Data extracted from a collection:

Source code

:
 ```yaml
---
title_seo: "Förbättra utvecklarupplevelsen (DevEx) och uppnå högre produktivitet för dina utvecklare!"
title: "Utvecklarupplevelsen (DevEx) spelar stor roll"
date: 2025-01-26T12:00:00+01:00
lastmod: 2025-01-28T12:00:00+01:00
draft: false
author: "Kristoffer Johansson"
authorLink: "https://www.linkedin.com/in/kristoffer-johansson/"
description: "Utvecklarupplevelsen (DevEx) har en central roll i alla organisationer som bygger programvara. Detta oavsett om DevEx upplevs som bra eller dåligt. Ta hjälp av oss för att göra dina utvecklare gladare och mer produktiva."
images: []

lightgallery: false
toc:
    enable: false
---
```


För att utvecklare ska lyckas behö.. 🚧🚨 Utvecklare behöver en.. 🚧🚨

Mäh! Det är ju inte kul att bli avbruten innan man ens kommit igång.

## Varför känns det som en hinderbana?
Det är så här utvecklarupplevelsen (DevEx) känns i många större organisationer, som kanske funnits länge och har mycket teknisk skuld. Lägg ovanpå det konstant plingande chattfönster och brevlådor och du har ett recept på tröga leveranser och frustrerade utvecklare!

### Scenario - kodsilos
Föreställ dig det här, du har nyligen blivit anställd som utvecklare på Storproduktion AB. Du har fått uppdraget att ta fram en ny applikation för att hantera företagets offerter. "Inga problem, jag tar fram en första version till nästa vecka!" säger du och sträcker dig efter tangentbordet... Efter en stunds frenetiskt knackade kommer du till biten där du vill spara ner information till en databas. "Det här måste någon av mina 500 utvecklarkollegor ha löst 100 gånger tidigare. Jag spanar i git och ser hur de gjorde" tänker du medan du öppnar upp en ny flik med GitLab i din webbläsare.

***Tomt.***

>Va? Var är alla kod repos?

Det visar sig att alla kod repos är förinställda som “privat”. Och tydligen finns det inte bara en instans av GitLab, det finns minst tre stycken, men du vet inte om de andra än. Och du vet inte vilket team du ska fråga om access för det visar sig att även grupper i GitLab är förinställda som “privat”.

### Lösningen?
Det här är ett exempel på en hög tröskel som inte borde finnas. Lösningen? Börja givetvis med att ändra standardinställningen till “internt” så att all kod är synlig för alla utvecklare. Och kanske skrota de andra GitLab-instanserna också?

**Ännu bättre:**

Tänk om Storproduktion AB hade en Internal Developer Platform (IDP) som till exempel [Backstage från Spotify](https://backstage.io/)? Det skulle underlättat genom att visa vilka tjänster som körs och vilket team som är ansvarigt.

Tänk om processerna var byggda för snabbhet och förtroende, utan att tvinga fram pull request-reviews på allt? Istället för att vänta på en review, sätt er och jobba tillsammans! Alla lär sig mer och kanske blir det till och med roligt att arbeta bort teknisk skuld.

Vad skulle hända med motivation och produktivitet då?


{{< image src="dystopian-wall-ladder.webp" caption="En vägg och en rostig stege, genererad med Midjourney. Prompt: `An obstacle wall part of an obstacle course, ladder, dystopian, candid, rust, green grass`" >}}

▸ Prompt:
What is needed is one number: how many lines of the records above contain the word "false".

▸ Answer area:
3